[Provided records — start]
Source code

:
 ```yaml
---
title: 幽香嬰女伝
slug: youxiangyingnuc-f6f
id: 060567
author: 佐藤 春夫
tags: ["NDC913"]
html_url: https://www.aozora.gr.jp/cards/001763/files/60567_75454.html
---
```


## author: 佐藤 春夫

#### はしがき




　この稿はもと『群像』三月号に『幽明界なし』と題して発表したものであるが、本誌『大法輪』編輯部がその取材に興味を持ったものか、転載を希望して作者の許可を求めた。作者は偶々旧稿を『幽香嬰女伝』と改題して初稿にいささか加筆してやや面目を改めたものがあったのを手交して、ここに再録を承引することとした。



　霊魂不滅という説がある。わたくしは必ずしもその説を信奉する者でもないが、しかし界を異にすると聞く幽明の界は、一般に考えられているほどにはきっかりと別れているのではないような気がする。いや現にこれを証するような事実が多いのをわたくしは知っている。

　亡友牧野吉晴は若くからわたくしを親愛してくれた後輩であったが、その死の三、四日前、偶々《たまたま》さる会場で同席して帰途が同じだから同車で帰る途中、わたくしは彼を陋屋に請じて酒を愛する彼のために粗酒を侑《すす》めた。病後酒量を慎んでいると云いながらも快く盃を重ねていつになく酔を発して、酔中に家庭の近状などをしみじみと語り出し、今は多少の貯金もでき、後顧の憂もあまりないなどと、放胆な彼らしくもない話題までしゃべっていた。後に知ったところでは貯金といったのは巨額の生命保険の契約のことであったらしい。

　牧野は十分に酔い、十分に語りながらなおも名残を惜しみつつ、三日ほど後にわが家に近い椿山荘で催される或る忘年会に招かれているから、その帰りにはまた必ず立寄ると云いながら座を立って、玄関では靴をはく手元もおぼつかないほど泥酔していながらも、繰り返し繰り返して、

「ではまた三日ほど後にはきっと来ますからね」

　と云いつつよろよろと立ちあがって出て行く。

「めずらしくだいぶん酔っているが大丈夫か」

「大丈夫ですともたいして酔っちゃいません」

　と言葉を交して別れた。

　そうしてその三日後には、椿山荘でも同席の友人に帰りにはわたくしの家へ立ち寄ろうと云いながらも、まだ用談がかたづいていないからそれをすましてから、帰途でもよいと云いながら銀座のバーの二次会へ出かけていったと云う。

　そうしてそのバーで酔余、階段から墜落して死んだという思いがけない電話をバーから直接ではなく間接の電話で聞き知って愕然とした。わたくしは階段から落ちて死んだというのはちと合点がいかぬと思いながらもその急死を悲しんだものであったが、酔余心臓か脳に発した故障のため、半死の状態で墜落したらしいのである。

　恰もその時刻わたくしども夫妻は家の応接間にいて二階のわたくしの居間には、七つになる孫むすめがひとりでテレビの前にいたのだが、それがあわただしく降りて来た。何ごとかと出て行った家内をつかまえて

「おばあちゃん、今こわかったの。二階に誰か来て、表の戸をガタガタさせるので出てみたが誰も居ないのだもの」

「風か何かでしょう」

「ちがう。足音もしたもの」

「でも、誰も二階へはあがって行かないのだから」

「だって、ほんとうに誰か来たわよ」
[Provided records — finish]
**Exercise details**
An exact copy of all the material is what is needed.

**Reply to the exercise**
Source code

:
 ```yaml
---
title: 幽香嬰女伝
slug: youxiangyingnuc-f6f
id: 060567
author: 佐藤 春夫
tags: ["NDC913"]
html_url: https://www.aozora.gr.jp/cards/001763/files/60567_75454.html
---
```


## author: 佐藤 春夫

#### はしがき




　この稿はもと『群像』三月号に『幽明界なし』と題して発表したものであるが、本誌『大法輪』編輯部がその取材に興味を持ったものか、転載を希望して作者の許可を求めた。作者は偶々旧稿を『幽香嬰女伝』と改題して初稿にいささか加筆してやや面目を改めたものがあったのを手交して、ここに再録を承引することとした。



　霊魂不滅という説がある。わたくしは必ずしもその説を信奉する者でもないが、しかし界を異にすると聞く幽明の界は、一般に考えられているほどにはきっかりと別れているのではないような気がする。いや現にこれを証するような事実が多いのをわたくしは知っている。

　亡友牧野吉晴は若くからわたくしを親愛してくれた後輩であったが、その死の三、四日前、偶々《たまたま》さる会場で同席して帰途が同じだから同車で帰る途中、わたくしは彼を陋屋に請じて酒を愛する彼のために粗酒を侑《すす》めた。病後酒量を慎んでいると云いながらも快く盃を重ねていつになく酔を発して、酔中に家庭の近状などをしみじみと語り出し、今は多少の貯金もでき、後顧の憂もあまりないなどと、放胆な彼らしくもない話題までしゃべっていた。後に知ったところでは貯金といったのは巨額の生命保険の契約のことであったらしい。

　牧野は十分に酔い、十分に語りながらなおも名残を惜しみつつ、三日ほど後にわが家に近い椿山荘で催される或る忘年会に招かれているから、その帰りにはまた必ず立寄ると云いながら座を立って、玄関では靴をはく手元もおぼつかないほど泥酔していながらも、繰り返し繰り返して、

「ではまた三日ほど後にはきっと来ますからね」

　と云いつつよろよろと立ちあがって出て行く。

「めずらしくだいぶん酔っているが大丈夫か」

「大丈夫ですともたいして酔っちゃいません」

　と言葉を交して別れた。

　そうしてその三日後には、椿山荘でも同席の友人に帰りにはわたくしの家へ立ち寄ろうと云いながらも、まだ用談がかたづいていないからそれをすましてから、帰途でもよいと云いながら銀座のバーの二次会へ出かけていったと云う。

　そうしてそのバーで酔余、階段から墜落して死んだという思いがけない電話をバーから直接ではなく間接の電話で聞き知って愕然とした。わたくしは階段から落ちて死んだというのはちと合点がいかぬと思いながらもその急死を悲しんだものであったが、酔余心臓か脳に発した故障のため、半死の状態で墜落したらしいのである。

　恰もその時刻わたくしども夫妻は家の応接間にいて二階のわたくしの居間には、七つになる孫むすめがひとりでテレビの前にいたのだが、それがあわただしく降りて来た。何ごとかと出て行った家内をつかまえて

「おばあちゃん、今こわかったの。二階に誰か来て、表の戸をガタガタさせるので出てみたが誰も居ないのだもの」

「風か何かでしょう」

「ちがう。足音もしたもの」

「でも、誰も二階へはあがって行かないのだから」

「だって、ほんとうに誰か来たわよ」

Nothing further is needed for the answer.